━━ SUPPLIED MATERIAL ━━

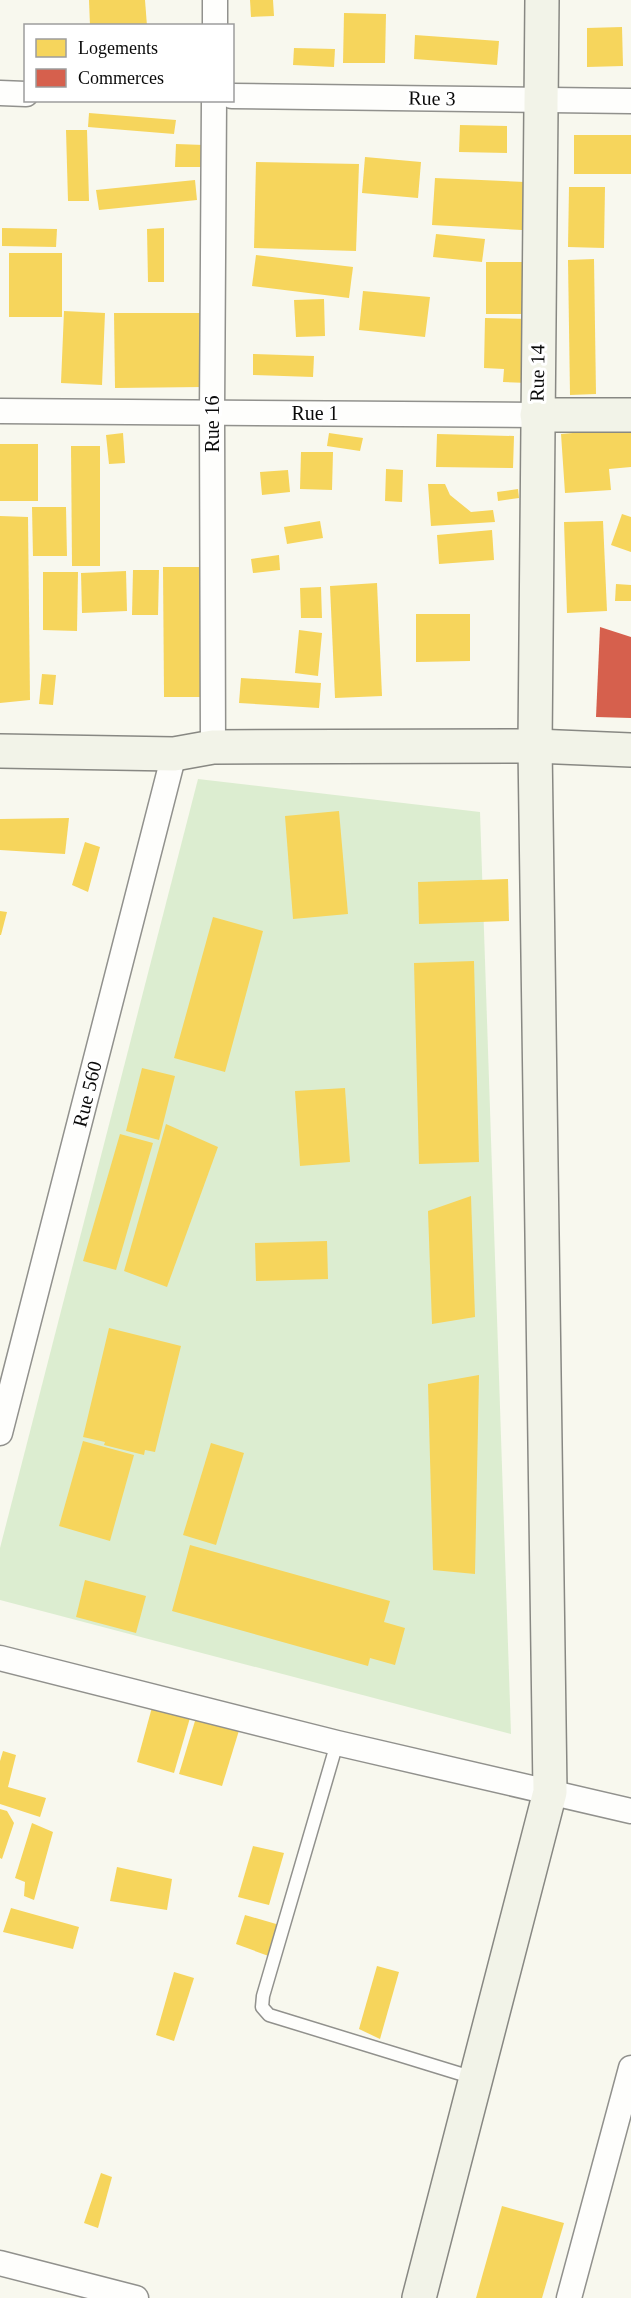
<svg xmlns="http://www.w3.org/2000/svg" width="631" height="2298" font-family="Georgia,serif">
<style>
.green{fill:#dcedd0}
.homes{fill:#f6d55c}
.shops{fill:#d6604d}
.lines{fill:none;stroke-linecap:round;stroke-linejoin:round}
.lane-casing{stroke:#91918d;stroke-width:15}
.street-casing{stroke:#91918d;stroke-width:27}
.secondary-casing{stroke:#888883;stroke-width:36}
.lane{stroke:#fefefc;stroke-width:12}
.street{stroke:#fefefc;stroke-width:24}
.secondary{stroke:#f2f3e8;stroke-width:33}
.labels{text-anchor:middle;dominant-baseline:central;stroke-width:6;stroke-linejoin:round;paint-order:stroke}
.street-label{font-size:20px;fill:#0a0a0a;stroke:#fff}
</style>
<rect width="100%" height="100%" fill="#f8f8ee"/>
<!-- green -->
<polygon class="green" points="198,779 480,812 511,1734 0,1600 0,1548"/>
<!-- homes -->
<g class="homes">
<polygon points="89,0 145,0 147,26 90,26"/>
<polygon points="250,0 273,0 274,16 251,17"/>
<polygon points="344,13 386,14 385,63 343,63"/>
<polygon points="622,27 623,66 587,67 587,28"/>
<polygon points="415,35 499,41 497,65 414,59"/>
<polygon points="294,48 335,49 334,67 293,65"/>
<polygon points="89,113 176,120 174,134 88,127"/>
<polygon points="460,125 507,126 507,153 459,152"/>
<polygon points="66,130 87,130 89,201 68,201"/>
<rect x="574" y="135" width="57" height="39"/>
<polygon points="176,144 204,145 204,167 175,167"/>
<polygon points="365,157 421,162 418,198 362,193"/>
<polygon points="256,162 359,164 356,251 254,248"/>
<polygon points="435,178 525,182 522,230 432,225"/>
<polygon points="195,180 197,200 99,210 96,190"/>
<polygon points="569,187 605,187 604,248 568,247"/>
<polygon points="2,228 57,229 56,247 2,246"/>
<polygon points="164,228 164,282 148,282 147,229"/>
<polygon points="436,234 485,239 482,262 433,257"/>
<rect x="9" y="253" width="53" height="64"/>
<polygon points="256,255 353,267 349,298 252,286"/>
<polygon points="594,259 596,394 570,395 568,260"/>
<rect x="486" y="262" width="46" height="52"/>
<polygon points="363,291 430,297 425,337 359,330"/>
<polygon points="324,299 325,336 296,337 294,300"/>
<polygon points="64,311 105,313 102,385 61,383"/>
<polygon points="114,313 202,313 202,387 115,388"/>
<polygon points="485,318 530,319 528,383 503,382 504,369 484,368"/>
<polygon points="253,354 314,356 313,377 253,375"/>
<polygon points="631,428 631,467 609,469 611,490 565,493 561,434"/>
<polygon points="123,433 125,463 109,464 106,435"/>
<polygon points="329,433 363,438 360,451 327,446"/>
<polygon points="437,434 514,436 513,468 436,467"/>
<rect x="0" y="444" width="38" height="57"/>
<polygon points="71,446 100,446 100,566 72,566"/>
<polygon points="301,452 333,452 332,490 300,489"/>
<polygon points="386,469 403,470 402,502 385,501"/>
<polygon points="288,470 290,492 262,495 260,472"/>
<polygon points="428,484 445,484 450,495 471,512 493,510 495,522 431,526"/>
<polygon points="518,489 519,498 498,501 497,492"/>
<polygon points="32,507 66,507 67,556 33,556"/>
<polygon points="622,514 631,517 631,552 611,545"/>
<polygon points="0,516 28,517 30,700 0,703"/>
<polygon points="320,521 323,538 287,544 284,527"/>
<polygon points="603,521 607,611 567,613 564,522"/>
<polygon points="492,530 494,560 439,564 437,535"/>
<polygon points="279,555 280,570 253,573 251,559"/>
<polygon points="163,567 203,567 204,697 164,697"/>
<polygon points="133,570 159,570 158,615 132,615"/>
<polygon points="126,571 127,611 82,613 81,573"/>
<polygon points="43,572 78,572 77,631 43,630"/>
<polygon points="377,583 382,696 335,698 330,586"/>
<polygon points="616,584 631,585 631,601 615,601"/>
<polygon points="321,587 322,618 301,618 300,588"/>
<polygon points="416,614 470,614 470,661 416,662"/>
<polygon points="299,630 322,633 318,676 295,673"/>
<polygon points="42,674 56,675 53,705 39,704"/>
<polygon points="241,678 321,683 319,708 239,703"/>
<polygon points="339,811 348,914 293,919 285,816"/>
<polygon points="69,818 65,854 0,850 0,819"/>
<polygon points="85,842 100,847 88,892 72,885"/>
<polygon points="508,879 509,921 419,924 418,882"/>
<polygon points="0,911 7,912 1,935 0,935"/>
<polygon points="213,917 263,931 225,1072 174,1058"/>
<polygon points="474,961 479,1162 419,1164 414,963"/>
<polygon points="142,1068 175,1076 159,1140 126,1131"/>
<polygon points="345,1088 350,1162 300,1166 295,1091"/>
<polygon points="166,1124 218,1147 167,1287 124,1271"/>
<polygon points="120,1134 153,1143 116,1270 83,1261"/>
<polygon points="471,1196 475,1317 432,1324 428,1211"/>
<polygon points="327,1241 328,1279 256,1281 255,1243"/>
<polygon points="109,1328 181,1346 155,1452 145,1450 144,1455 104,1445 105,1442 83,1437"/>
<polygon points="479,1375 475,1574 433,1570 428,1384"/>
<polygon points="83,1441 134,1455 110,1541 59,1526"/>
<polygon points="211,1443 244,1453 216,1545 183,1535"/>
<polygon points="190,1545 390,1601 384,1622 405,1628 395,1665 370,1658 368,1666 172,1611"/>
<polygon points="85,1580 146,1596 136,1633 76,1617"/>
<polygon points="154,1700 192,1711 174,1773 137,1762"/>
<polygon points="198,1711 241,1724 222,1786 179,1774"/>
<polygon points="3,1751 16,1755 8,1787 46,1798 40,1817 0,1804 0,1761"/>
<polygon points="0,1809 7,1811 14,1823 2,1859 0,1858"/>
<polygon points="32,1823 53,1832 34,1900 24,1896 25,1882 15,1878"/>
<polygon points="253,1846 284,1853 269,1905 238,1897"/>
<polygon points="117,1867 172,1879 167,1910 110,1901"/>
<polygon points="11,1908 79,1927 73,1949 3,1932"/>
<polygon points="245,1915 283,1926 274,1958 236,1944"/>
<polygon points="377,1966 399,1972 380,2039 359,2029"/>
<polygon points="174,1972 194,1978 174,2041 156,2035"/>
<polygon points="101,2173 112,2177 98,2228 84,2223"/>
<polygon points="502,2206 564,2223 542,2298 476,2298"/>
</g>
<!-- shops -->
<polygon class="shops" points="600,627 631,637 631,718 596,717"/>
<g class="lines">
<!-- lane casing -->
<g class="lane-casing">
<polyline id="lane" points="337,1743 263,1996 262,2007 269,2015 474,2078"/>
</g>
<!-- street casing -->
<g class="street-casing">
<g id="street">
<polyline points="215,26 215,0"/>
<polyline points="0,93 26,94"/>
<polyline points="232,96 631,101"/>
<polyline points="0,411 537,415"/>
<polyline points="213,747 212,413 214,100"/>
<polyline points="0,1433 174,754"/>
<polyline points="0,1658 337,1743 631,1811"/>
<polyline points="0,2263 136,2298"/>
<polyline points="569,2298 631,2068"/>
</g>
</g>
<!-- secondary casing -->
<g class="secondary-casing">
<g id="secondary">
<polyline points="537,415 631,415"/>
<polyline points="0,751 174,754 213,747 535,746 631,750"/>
<polyline points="419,2298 550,1792 535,746 542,0"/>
</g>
</g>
<!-- lane -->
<use href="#lane" class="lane"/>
<!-- street -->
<use href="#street" class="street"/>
<!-- secondary -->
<use href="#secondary" class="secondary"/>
</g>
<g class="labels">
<!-- street labels -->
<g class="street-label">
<text transform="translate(432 98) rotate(1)">Rue 3</text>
<text transform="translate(537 373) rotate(-89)">Rue 14</text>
<text x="315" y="413">Rue 1</text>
<text transform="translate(212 424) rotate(-90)">Rue 16</text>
<text transform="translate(87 1094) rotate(-76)">Rue 560</text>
</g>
</g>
<!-- legend -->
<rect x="24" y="24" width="210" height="78" fill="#ffffff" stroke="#9d9d9d" stroke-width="1.5"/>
<rect x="36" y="39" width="30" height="18" fill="#f6d55c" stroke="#9d9d9d" stroke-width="1.5"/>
<text x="78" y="54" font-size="18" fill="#0a0a0a">Logements</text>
<rect x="36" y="69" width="30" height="18" fill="#d6604d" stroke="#9d9d9d" stroke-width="1.5"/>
<text x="78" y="84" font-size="18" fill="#0a0a0a">Commerces</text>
</svg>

━━━

> [WHAT YOU ARE ASKED TO DO]: Exactly and exclusively, repeat the lines from the line that contains "<!-- street labels -->" through the end of the records, both ends included.

> [TASK ANSWER]:
<!-- street labels -->
<g class="street-label">
<text transform="translate(432 98) rotate(1)">Rue 3</text>
<text transform="translate(537 373) rotate(-89)">Rue 14</text>
<text x="315" y="413">Rue 1</text>
<text transform="translate(212 424) rotate(-90)">Rue 16</text>
<text transform="translate(87 1094) rotate(-76)">Rue 560</text>
</g>
</g>
<!-- legend -->
<rect x="24" y="24" width="210" height="78" fill="#ffffff" stroke="#9d9d9d" stroke-width="1.5"/>
<rect x="36" y="39" width="30" height="18" fill="#f6d55c" stroke="#9d9d9d" stroke-width="1.5"/>
<text x="78" y="54" font-size="18" fill="#0a0a0a">Logements</text>
<rect x="36" y="69" width="30" height="18" fill="#d6604d" stroke="#9d9d9d" stroke-width="1.5"/>
<text x="78" y="84" font-size="18" fill="#0a0a0a">Commerces</text>
</svg>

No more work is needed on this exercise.